Materials and Methods: From 10th September 2002 till 31st December 2017, a total of 908 LDLT surgeries were performed at China Medical University Hospital. A total of 12 patients that developed HAT in postoperative period were further studied. All the patients that were diagnosed to have HAT within 24 hours were re-explored whereas medical therapy with intraarterial urokinase infusion was the first treatment modality for the HAT developing after 24 hours of LDLT.
Results: 12 recipients (1.37%) developed HAT. Computed tomography (CT) angiography was done for all the recipients and arterial Urokinase infusion was given in 10 patients as the initial therapy whereas 2 patients were directly re-explored. All the urokinase treated patients had HAT 24 hours after LDLT. Five of the urokinase therapy patients developed complete re-canalization after urokinase therapy without any morbidity in post-transplant period.
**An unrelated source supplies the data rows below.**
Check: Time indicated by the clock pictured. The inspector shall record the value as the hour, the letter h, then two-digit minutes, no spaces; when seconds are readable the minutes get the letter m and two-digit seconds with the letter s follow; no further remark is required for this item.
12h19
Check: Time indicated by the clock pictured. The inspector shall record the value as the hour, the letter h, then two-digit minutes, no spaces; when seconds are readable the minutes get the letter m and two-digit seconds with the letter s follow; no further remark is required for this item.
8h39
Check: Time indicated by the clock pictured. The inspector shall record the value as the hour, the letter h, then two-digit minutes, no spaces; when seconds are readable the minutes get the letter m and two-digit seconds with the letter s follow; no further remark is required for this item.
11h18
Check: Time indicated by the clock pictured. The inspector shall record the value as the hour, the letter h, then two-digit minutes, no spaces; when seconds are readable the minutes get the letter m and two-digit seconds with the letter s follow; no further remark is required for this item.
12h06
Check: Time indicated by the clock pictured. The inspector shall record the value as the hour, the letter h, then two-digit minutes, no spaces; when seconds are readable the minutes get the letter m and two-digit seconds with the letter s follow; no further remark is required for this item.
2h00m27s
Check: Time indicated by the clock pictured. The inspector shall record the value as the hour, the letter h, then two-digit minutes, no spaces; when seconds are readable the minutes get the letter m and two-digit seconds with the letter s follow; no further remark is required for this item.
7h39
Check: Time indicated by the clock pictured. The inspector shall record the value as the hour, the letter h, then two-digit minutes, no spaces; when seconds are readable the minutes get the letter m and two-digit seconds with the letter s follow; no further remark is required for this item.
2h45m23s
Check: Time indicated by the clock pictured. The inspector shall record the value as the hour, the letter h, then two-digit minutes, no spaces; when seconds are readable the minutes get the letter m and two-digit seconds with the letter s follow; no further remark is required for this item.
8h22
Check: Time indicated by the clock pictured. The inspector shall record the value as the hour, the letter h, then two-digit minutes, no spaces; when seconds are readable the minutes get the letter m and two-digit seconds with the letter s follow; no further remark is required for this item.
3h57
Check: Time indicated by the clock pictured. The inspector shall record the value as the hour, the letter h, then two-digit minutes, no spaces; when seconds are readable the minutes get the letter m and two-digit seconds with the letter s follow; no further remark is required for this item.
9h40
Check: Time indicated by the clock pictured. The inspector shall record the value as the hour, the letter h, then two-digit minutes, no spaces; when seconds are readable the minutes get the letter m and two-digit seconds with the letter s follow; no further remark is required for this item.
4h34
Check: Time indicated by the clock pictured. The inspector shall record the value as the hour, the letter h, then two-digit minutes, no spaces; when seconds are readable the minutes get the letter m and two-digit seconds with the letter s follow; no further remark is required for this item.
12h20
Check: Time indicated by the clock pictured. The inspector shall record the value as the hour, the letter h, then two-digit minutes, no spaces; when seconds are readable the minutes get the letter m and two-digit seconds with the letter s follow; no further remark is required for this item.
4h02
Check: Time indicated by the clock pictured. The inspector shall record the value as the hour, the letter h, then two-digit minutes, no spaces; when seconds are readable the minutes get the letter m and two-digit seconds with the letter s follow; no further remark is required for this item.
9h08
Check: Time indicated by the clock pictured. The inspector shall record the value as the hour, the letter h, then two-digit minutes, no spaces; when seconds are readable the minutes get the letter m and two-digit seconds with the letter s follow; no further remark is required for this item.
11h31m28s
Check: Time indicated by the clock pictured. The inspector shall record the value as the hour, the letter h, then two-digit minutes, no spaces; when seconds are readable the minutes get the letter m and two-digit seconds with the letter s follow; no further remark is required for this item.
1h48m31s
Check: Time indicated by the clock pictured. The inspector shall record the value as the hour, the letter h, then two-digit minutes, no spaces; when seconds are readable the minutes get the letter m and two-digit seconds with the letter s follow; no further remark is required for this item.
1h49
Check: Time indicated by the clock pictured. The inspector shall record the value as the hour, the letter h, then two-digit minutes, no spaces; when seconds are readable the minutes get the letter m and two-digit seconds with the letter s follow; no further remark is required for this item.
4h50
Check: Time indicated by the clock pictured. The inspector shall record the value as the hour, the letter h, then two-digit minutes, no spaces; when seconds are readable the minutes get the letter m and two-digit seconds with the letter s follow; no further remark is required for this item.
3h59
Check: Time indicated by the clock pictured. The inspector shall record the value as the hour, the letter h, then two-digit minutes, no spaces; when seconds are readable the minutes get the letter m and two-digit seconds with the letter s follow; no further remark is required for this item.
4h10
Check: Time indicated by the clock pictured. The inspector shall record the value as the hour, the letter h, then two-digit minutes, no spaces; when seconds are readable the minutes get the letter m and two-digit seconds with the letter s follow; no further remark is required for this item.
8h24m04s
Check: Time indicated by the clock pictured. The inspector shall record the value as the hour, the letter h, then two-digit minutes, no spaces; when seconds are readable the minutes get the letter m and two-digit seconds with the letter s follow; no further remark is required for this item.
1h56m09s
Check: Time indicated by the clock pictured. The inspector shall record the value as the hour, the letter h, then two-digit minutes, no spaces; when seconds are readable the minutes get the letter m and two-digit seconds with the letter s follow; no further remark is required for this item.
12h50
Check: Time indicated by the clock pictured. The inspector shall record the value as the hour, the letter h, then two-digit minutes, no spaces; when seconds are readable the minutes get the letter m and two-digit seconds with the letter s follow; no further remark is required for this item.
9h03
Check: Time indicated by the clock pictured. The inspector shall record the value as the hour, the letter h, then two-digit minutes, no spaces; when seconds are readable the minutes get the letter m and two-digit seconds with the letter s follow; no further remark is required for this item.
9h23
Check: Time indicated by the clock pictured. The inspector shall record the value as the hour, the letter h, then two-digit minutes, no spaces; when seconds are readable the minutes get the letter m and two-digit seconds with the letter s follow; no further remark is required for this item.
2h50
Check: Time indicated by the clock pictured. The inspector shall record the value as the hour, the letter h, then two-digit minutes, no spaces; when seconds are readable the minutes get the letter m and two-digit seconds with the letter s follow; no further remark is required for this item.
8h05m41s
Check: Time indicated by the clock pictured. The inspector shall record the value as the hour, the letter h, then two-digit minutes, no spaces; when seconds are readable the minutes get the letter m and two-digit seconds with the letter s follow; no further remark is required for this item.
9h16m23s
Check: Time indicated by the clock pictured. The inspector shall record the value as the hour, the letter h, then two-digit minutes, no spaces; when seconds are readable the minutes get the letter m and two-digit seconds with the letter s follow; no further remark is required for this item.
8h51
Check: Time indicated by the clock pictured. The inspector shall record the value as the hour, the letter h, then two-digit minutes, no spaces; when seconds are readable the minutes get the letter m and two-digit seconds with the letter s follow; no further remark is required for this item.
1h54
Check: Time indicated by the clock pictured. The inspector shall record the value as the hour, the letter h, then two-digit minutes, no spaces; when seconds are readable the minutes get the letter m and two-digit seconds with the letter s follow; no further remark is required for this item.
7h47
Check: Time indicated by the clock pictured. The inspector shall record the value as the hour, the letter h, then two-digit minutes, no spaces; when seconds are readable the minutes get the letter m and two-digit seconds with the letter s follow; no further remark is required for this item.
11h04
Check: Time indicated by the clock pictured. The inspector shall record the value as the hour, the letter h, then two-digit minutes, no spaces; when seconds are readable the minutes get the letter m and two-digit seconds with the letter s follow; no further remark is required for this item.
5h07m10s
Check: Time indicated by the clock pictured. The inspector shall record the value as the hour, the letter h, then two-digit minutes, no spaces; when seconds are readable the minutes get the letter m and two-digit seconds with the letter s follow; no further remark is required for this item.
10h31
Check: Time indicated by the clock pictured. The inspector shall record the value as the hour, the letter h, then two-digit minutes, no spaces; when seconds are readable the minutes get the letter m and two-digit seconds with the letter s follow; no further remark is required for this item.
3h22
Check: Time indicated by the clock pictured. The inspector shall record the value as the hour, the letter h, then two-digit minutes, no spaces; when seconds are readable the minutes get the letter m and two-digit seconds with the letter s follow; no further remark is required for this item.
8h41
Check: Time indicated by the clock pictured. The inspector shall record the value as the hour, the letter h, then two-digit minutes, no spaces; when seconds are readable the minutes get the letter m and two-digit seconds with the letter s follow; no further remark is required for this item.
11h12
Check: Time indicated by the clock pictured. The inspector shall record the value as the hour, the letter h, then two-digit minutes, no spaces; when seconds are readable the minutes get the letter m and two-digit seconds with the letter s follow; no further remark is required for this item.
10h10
After successful re-canalization, there was no evidence of arterial stenosis in subsequent follow up with satisfactory liver graft functions. Remaining five patients underwent re-exploration with revision of hepatic artery anastomosis (n=2) and re-transplantation (n=3).
Conclusions: Intra-arterial urokinase therapy is a feasible initial therapy in LDLT recipients with HAT with an acceptable HA recanalization rate that needs no further surgical intervention and can certainly be first choice of treatment in stable HAT patients. However, failure of re-canalization or deterioration of the patient's clinical condition warrants urgent surgical intervention.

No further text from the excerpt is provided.